While acknowledging limitations of standardized testing, Jubelirer cites a string of “outputs” to evaluate the funding-driven “inputs” she cites. They are: state assessments (in Pennsylvania, the PSSAs and Keystones), PVAAS (a measure of academic growth preferred by the Legislative Respondents), national assessments, high school graduation rates, post-secondary enrollment, and racial disparities. These metrics, she says, help gauge whether every student “is receiving a meaningful opportunity to succeed.”

Summing up the inputs and outputs, Jubelirer points to “consistent gaps” between high- and low-wealth districts.
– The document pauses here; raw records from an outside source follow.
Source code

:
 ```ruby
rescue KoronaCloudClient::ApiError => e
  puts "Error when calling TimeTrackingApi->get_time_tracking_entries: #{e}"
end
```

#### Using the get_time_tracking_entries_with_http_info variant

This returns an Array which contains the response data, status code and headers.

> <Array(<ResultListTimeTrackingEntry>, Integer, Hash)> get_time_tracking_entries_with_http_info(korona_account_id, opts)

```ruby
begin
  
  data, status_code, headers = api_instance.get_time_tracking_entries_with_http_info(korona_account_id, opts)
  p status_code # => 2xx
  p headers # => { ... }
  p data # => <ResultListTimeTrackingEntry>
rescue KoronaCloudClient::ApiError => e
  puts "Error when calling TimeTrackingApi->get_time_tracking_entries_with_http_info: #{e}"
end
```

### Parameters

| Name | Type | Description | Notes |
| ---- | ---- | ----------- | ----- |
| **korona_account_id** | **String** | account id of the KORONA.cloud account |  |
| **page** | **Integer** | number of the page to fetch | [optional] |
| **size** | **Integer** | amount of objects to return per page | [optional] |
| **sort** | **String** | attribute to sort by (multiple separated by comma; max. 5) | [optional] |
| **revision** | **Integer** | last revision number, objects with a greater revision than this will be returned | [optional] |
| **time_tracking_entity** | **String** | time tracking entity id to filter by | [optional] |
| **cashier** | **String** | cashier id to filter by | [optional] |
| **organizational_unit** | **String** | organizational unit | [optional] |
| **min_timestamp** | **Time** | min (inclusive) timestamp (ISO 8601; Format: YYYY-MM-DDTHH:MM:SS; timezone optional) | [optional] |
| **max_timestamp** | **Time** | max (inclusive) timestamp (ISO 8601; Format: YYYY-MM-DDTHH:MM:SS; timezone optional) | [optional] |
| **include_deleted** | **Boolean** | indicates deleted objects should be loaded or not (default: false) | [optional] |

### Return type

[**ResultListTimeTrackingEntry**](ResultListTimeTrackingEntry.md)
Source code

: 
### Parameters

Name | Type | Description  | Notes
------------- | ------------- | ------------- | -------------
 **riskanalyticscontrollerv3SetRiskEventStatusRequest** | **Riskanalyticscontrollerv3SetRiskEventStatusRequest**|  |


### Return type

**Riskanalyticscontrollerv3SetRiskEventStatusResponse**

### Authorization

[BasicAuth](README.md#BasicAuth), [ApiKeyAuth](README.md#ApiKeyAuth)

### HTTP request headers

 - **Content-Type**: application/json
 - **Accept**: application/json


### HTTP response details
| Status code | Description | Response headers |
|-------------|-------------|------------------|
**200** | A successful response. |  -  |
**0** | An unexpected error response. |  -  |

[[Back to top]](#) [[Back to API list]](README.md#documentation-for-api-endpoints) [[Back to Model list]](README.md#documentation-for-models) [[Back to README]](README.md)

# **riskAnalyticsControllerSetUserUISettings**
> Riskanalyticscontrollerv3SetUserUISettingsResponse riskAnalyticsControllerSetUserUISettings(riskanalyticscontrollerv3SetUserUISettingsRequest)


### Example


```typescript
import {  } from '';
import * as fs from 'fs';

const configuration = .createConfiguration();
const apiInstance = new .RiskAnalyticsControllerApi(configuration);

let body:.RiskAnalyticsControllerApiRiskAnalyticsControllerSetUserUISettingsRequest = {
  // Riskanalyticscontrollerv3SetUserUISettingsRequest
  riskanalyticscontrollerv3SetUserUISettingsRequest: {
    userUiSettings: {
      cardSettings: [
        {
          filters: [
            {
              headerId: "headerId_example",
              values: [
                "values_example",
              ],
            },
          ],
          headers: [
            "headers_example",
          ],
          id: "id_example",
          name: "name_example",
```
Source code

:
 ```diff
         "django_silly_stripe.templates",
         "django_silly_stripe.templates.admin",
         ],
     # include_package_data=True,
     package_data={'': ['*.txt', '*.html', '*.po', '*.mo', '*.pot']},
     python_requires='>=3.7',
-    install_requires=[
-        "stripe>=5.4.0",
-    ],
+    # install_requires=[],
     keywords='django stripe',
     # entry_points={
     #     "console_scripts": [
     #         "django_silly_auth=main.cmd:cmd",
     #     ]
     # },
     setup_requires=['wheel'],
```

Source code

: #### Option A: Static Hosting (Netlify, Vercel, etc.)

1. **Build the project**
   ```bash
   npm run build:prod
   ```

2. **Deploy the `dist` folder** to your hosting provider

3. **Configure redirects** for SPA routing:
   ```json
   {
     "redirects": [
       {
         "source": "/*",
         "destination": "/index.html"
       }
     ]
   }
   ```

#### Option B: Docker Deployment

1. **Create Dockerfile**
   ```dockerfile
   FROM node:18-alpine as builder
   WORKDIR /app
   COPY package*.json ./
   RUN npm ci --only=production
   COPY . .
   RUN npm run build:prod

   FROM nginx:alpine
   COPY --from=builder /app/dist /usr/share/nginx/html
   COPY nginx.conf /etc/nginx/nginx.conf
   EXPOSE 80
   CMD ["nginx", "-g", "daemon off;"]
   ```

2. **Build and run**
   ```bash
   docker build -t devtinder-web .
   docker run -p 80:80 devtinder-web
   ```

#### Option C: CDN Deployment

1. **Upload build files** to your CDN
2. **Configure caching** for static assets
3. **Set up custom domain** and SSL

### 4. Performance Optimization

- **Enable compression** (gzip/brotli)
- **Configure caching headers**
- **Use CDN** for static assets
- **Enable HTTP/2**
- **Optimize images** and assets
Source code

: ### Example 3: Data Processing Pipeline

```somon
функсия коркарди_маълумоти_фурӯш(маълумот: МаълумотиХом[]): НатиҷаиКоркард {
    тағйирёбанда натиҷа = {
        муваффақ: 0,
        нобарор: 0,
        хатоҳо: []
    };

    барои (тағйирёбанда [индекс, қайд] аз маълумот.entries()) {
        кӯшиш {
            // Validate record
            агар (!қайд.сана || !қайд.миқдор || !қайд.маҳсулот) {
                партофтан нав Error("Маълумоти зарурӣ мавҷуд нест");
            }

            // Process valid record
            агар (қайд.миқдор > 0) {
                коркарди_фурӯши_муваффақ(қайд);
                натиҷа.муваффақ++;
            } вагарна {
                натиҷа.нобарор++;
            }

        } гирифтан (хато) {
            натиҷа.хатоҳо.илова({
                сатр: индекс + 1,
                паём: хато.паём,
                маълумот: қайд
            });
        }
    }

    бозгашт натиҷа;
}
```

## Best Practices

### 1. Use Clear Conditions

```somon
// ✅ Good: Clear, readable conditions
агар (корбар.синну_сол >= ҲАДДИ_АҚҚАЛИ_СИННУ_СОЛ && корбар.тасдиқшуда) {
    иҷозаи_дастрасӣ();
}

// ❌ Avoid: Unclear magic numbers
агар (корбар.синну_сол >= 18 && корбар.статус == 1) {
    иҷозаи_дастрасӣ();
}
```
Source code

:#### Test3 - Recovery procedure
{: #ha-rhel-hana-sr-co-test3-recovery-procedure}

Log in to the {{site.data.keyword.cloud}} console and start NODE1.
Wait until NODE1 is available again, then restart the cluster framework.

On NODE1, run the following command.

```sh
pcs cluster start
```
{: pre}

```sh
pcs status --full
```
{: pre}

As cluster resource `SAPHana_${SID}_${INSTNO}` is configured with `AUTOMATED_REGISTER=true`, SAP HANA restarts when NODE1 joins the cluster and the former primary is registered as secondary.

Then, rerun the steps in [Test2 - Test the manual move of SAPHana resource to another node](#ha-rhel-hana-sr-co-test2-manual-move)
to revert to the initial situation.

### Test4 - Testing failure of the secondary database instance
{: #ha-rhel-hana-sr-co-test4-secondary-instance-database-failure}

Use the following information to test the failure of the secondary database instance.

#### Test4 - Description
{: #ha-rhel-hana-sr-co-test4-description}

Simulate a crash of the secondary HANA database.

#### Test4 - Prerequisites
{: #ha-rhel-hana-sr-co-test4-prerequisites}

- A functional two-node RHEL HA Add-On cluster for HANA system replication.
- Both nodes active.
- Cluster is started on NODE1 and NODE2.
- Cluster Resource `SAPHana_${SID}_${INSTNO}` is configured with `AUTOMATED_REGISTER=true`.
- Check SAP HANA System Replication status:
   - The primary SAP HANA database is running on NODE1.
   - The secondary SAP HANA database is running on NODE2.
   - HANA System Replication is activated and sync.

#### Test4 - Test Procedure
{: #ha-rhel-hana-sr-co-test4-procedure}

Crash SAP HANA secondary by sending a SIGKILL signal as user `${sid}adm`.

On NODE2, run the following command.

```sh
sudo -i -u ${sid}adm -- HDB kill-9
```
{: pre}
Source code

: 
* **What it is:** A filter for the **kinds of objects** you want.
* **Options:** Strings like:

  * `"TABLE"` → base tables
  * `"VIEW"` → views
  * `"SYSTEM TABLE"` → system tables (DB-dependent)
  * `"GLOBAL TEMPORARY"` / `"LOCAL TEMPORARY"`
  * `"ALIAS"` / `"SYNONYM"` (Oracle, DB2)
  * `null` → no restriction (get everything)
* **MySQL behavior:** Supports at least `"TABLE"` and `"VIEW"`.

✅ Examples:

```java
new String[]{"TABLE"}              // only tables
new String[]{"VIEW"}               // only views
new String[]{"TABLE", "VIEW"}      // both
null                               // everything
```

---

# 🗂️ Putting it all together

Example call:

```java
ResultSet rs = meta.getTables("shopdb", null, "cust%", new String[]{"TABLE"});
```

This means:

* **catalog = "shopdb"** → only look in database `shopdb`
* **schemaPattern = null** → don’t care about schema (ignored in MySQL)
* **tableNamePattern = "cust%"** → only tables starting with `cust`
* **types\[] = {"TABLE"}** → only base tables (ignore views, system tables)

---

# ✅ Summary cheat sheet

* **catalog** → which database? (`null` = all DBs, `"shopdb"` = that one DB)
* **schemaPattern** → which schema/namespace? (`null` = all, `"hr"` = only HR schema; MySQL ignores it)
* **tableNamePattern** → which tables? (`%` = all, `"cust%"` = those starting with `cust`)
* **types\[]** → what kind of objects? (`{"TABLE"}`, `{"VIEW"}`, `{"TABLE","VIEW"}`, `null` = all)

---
The conclusion that not every student in Pennsylvania receives a meaningful opportunity to succeed, she writes, is “inescapable.”


Local implications

The reports of rampant disparity underscoring Jubelirer’s 800-page conclusion are mirrored across school districts in Allegheny County.

Just a year before the Sto-Rox paper crisis, middle schoolers at the neighboring Montour District celebrated the opening of the country’s first public school artificial intelligence lab.

In the Mon Valley, a 2020 report on segregation in American schools found that the districts of Clairton City and West Jefferson Hills, which share a border, represent the country’s ninth-greatest divide among neighboring districts.

Local officials say that they’re quietly optimistic the ruling could lead to a narrowing of these extremities, while noting the many remaining uncertainties.

“Now is the time for Pennsylvania to stand strong and demand a funding formula that works for all students,” Megan Van Fossan, superintendent at Sto-Rox School District, says in a statement. “We need a funding formula based on our students' actual needs. Our kids at Sto-Rox are amazing but they do not have the same opportunities as students in well-funded districts.”

John Zahorchak, business manager at the Penn Hills District, tells City Paper he’d like to see lawmakers get to work in time for the next fiscal year.

It seems to be a step in the right direction,” Zahorchak says. “At Penn Hills, along with many other urban schools, we have some unique challenges. We look forward to learning more about a system that is fair and equitable for all students.”

Penn Hills wracked up a $15 million deficit in 2015, but has steadily risen back to solvency since entering the state recovery program in 2019, according to reporting from PublicSource. Indicating the kind of difference outside funding can make, the arrival of millions of dollars in COVID relief monies played an important part in the district’s recovery.

But the question of how much struggling schools stand to gain from the Pennsylvania ruling remains unclear.

An appeal from Republican lawmakers could set the clock back many years, warns Ira Weiss, a solicitor representing Pittsburgh Public, Sto-Rox, and several other local school systems. Even without an appeal, Weiss expects years of wrangling between lawmakers, where Democrats maintain a razor-thin majority in the House and Republicans control the Senate.

“It’s far too early to say whether a new system will be devised, and what it’s going to look like,” Weiss tells CP.

“This is the first page in a very long story.”